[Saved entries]
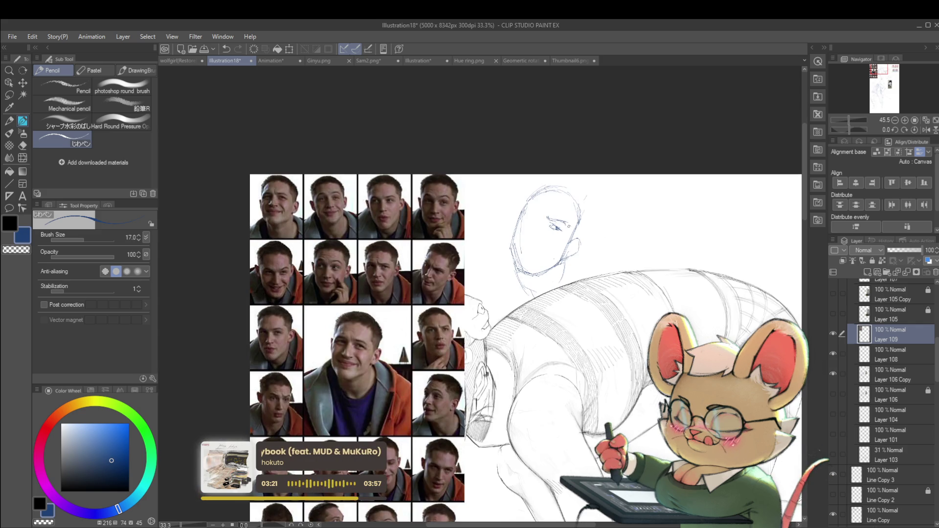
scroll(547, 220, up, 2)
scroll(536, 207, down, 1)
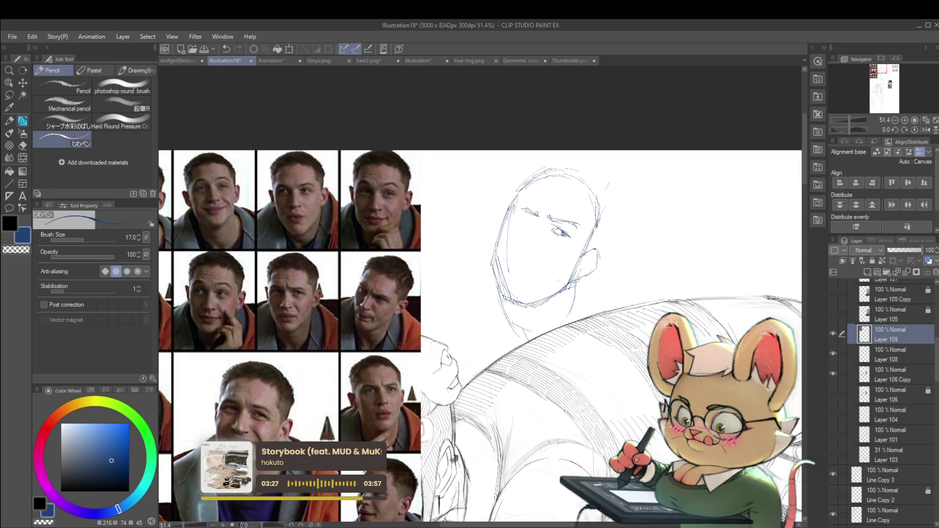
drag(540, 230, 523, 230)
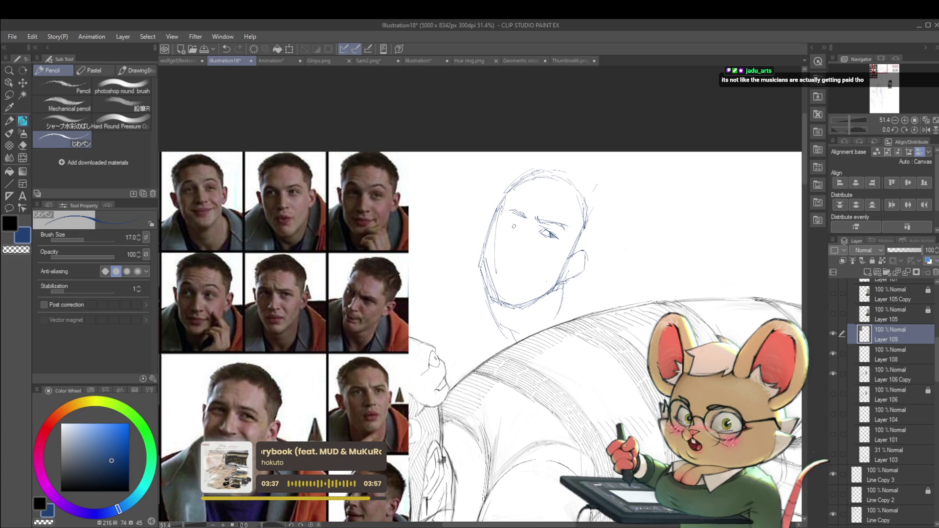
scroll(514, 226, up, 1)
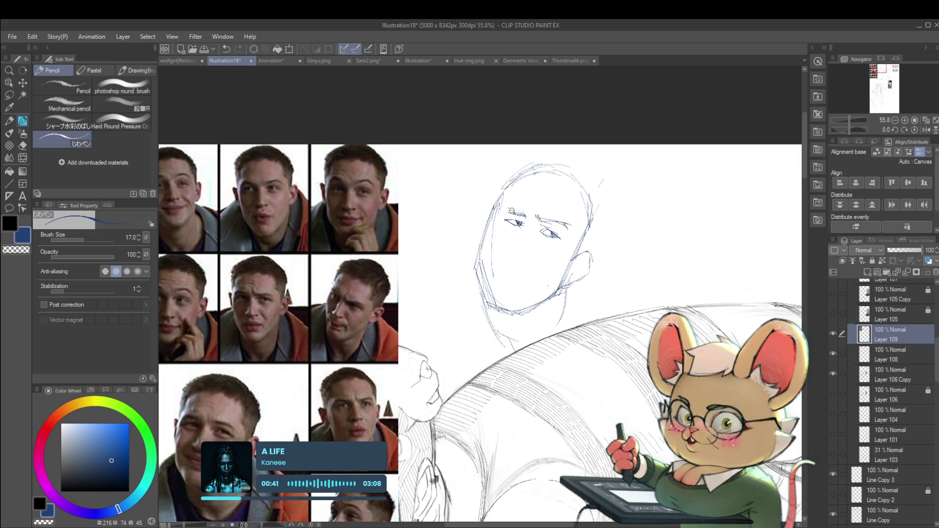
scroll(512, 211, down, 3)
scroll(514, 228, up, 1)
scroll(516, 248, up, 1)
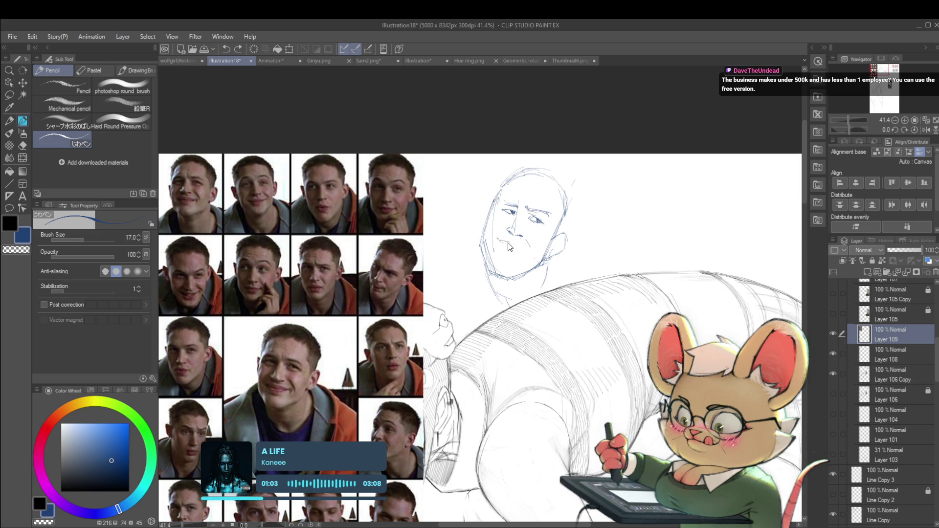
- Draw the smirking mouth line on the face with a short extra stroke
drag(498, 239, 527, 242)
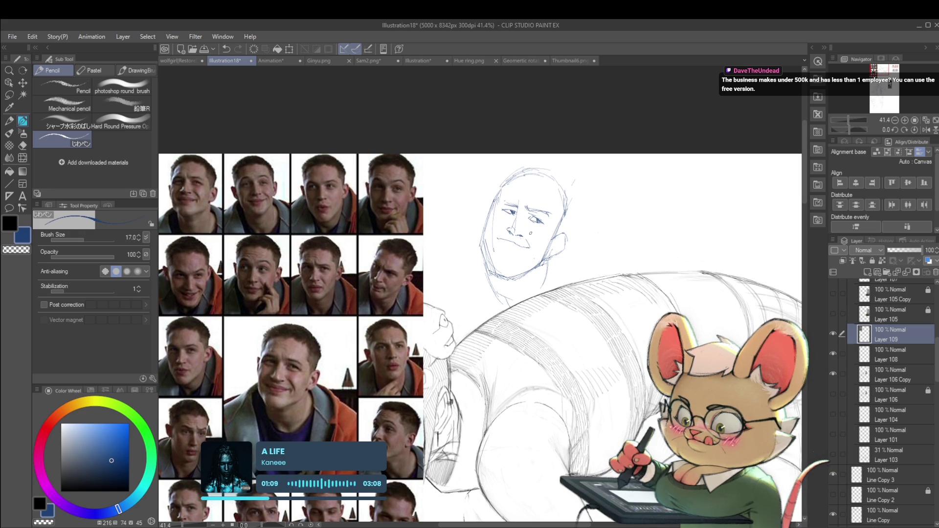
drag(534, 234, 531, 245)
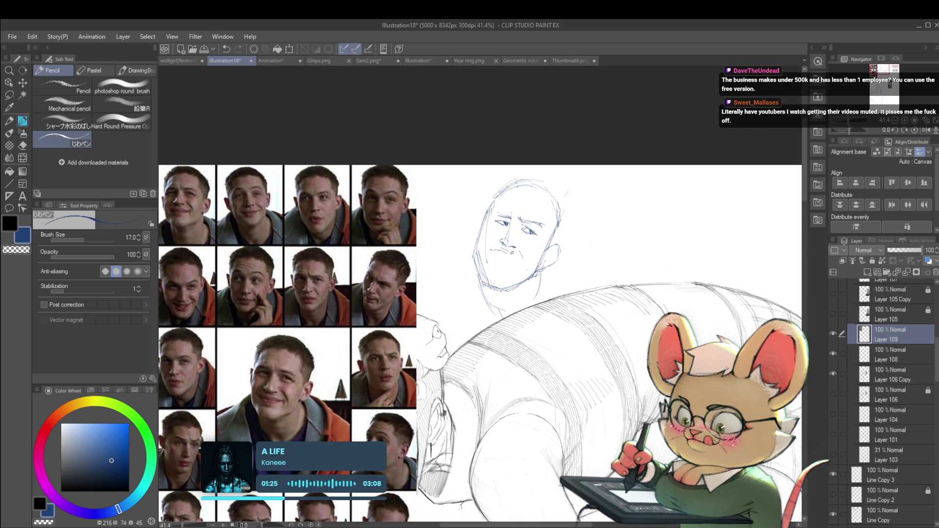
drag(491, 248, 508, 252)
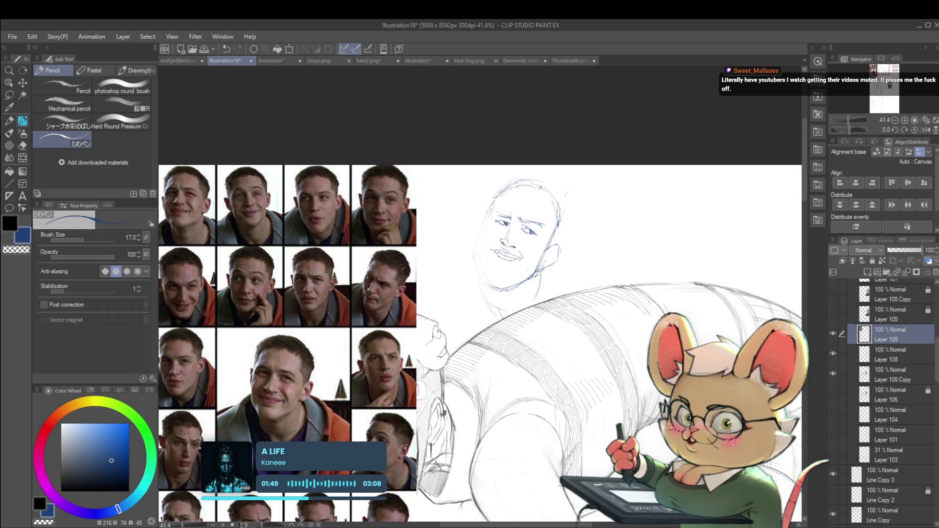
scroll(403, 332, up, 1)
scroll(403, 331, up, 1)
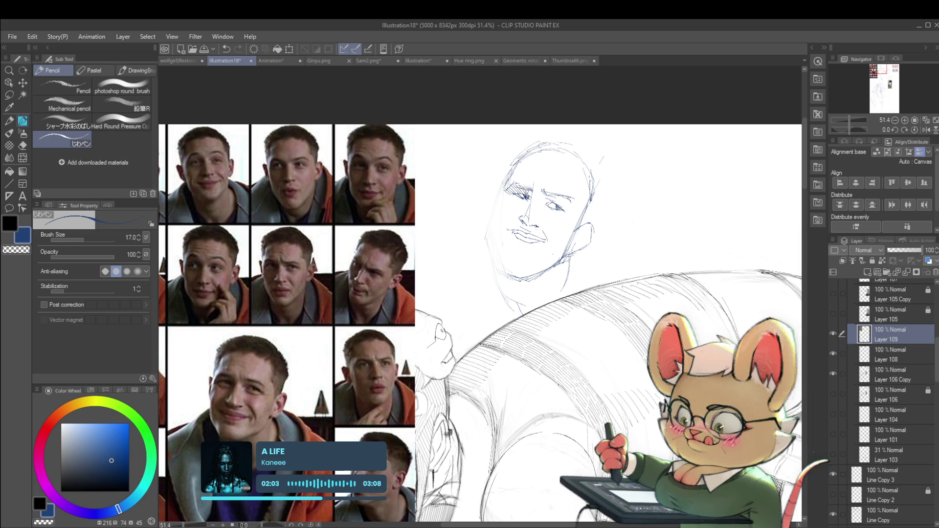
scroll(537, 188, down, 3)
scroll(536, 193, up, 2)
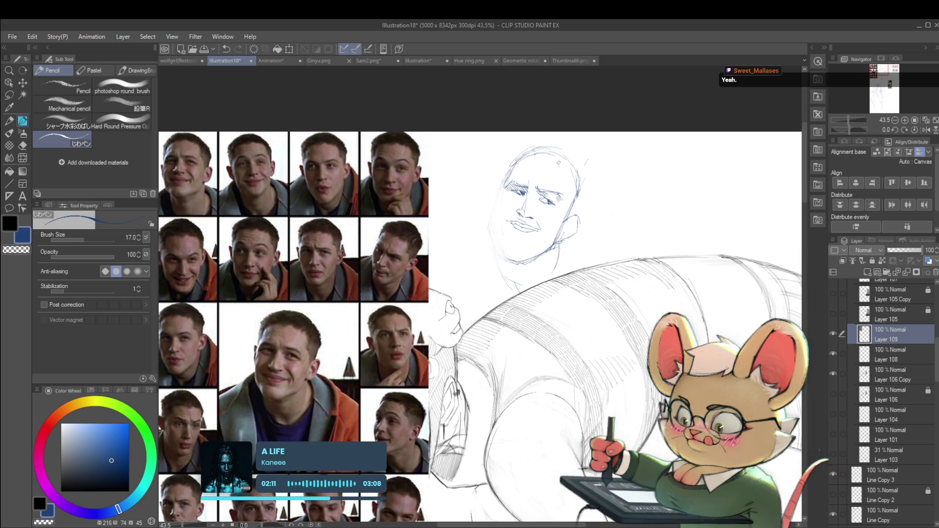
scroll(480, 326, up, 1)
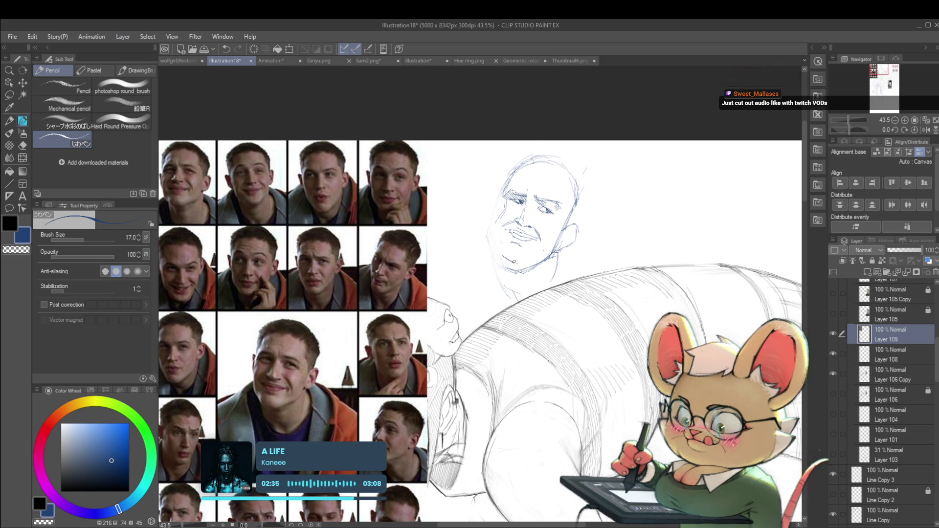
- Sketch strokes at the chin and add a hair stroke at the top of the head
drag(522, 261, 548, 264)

## [What is expected]
Reproduce each line of the entries in which the word "stroke" is found.

## [Result of this task]
- Draw the smirking mouth line on the face with a short extra stroke
- Sketch strokes at the chin and add a hair stroke at the top of the head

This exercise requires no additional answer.